→ **RECORD EXCERPTS**:

=====

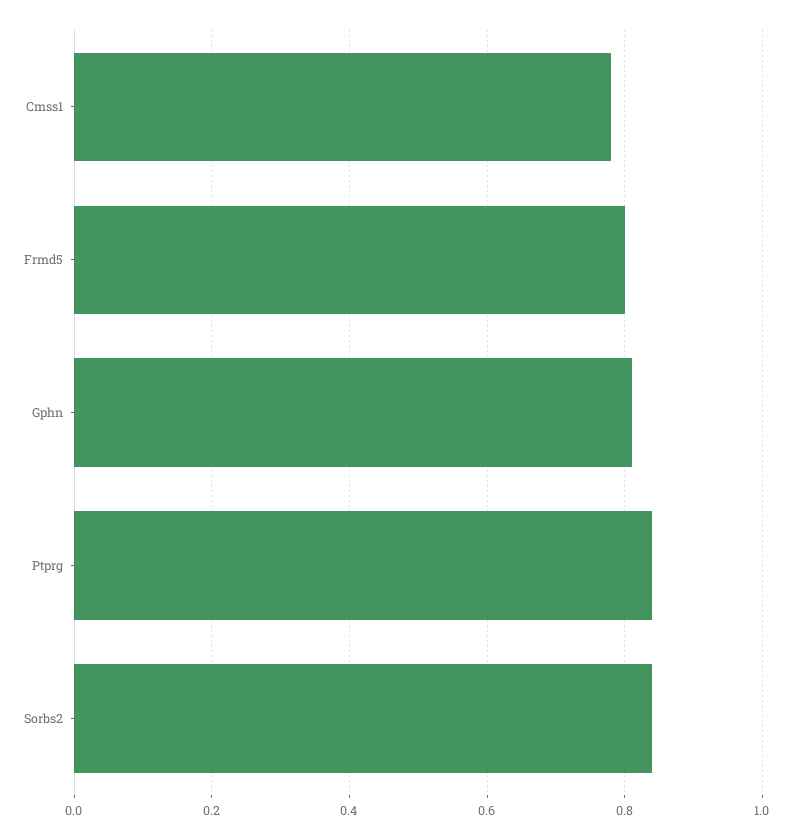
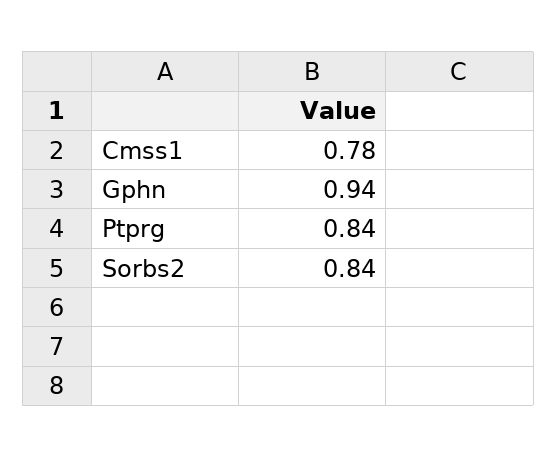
  {
    "Cmss1": 0.78,
-   "Frmd5": 0.8,
-   "Gphn": 0.8,
+   "Gphn": 0.94,
    "Ptprg": 0.84,
    "Sorbs2": 0.84
  }

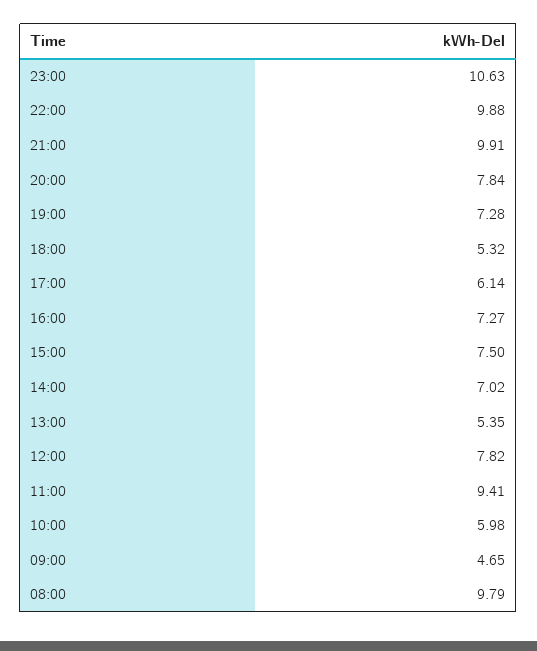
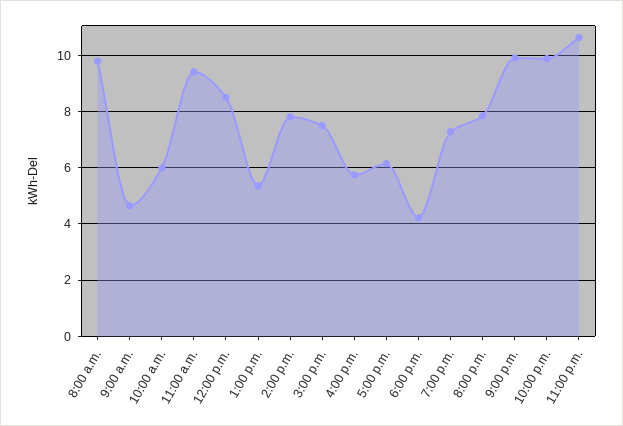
  {
    "23:00": 10.63,
    "22:00": 9.88,
    "21:00": 9.91,
    "20:00": 7.84,
    "19:00": 7.28,
-   "18:00": 5.32,
+   "18:00": 4.25,
    "17:00": 6.14,
-   "16:00": 7.27,
+   "16:00": 5.75,
    "15:00": 7.5,
-   "14:00": 7.02,
+   "14:00": 7.75,
    "13:00": 5.35,
-   "12:00": 7.82,
+   "12:00": 8.5,
    "11:00": 9.41,
    "10:00": 5.98,
    "09:00": 4.65,
    "08:00": 9.79
  }

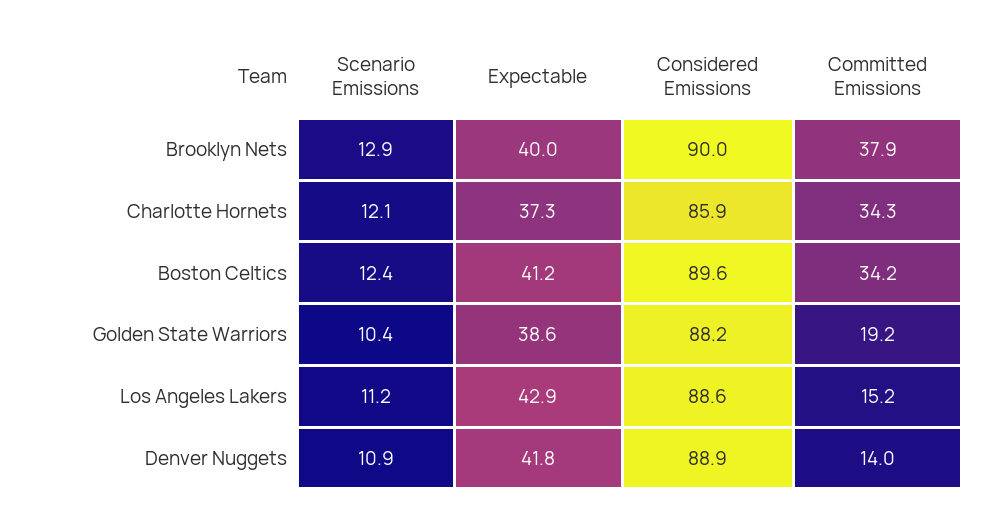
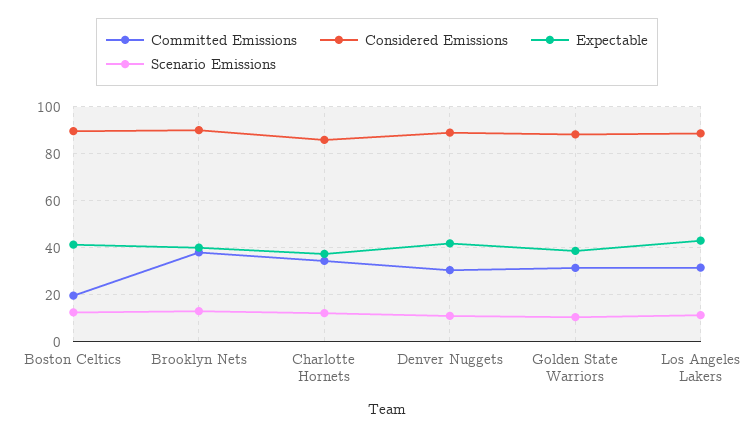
  {
    "Scenario Emissions": {
      "Brooklyn Nets": 12.9,
      "Charlotte Hornets": 12.1,
      "Boston Celtics": 12.4,
      "Golden State Warriors": 10.4,
      "Los Angeles Lakers": 11.2,
      "Denver Nuggets": 10.9
    },
    "Expectable": {
      "Brooklyn Nets": 40,
      "Charlotte Hornets": 37.3,
      "Boston Celtics": 41.2,
      "Golden State Warriors": 38.6,
      "Los Angeles Lakers": 42.9,
      "Denver Nuggets": 41.8
    },
    "Considered Emissions": {
      "Brooklyn Nets": 90,
      "Charlotte Hornets": 85.9,
      "Boston Celtics": 89.6,
      "Golden State Warriors": 88.2,
      "Los Angeles Lakers": 88.6,
      "Denver Nuggets": 88.9
    },
    "Committed Emissions": {
      "Brooklyn Nets": 37.9,
      "Charlotte Hornets": 34.3,
-     "Boston Celtics": 34.2,
+     "Boston Celtics": 20,
-     "Golden State Warriors": 19.2,
+     "Golden State Warriors": 30,
-     "Los Angeles Lakers": 15.2,
+     "Los Angeles Lakers": 30,
-     "Denver Nuggets": 14
+     "Denver Nuggets": 30
    }
  }

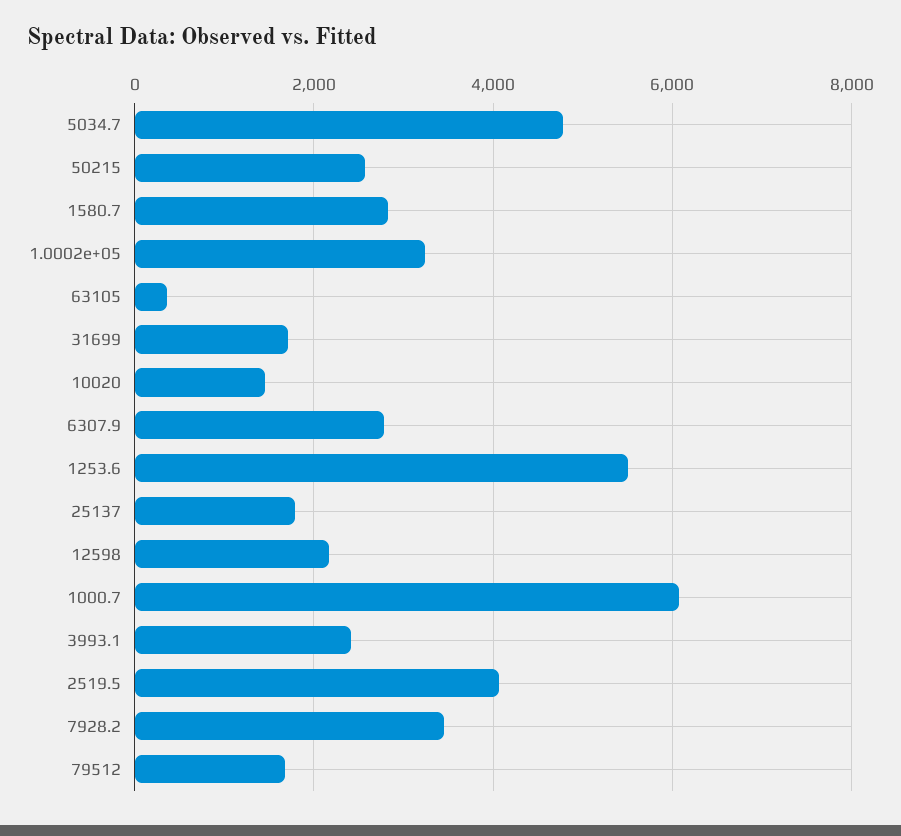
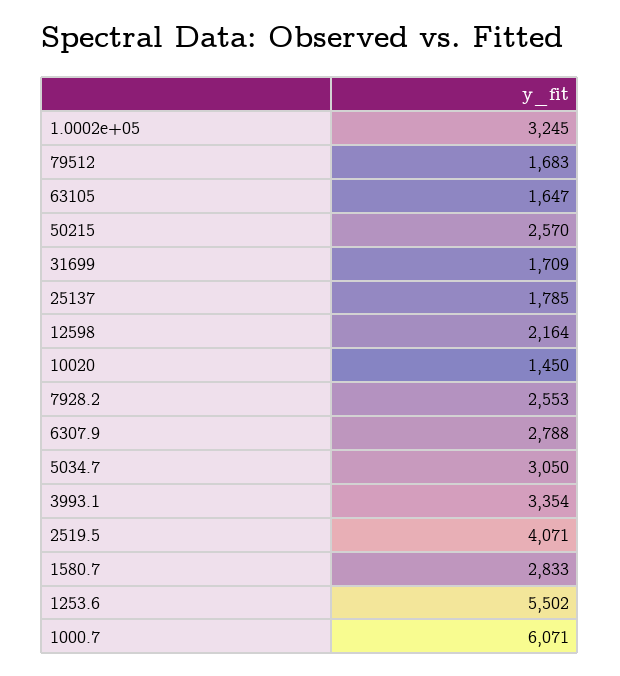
  {
-   "5034.7": 4800,
+   "5034.7": 3050,
    "50215": 2570,
    "1580.7": 2833,
    "1.0002e+05": 3245,
-   "63105": 400,
+   "63105": 1647,
    "31699": 1709,
    "10020": 1450,
    "6307.9": 2788,
    "1253.6": 5502,
    "25137": 1785,
    "12598": 2164,
    "1000.7": 6071,
-   "3993.1": 2400,
+   "3993.1": 3354,
    "2519.5": 4071,
-   "7928.2": 3400,
+   "7928.2": 2553,
    "79512": 1683
  }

=====

→ **ACTIVITY**:
Which lines of the listing above hold the word "State"? Copy each of them.

→ **YOUR RESPONSE**:
      "Golden State Warriors": 10.4,
      "Golden State Warriors": 38.6,
      "Golden State Warriors": 88.2,
-     "Golden State Warriors": 19.2,
+     "Golden State Warriors": 30,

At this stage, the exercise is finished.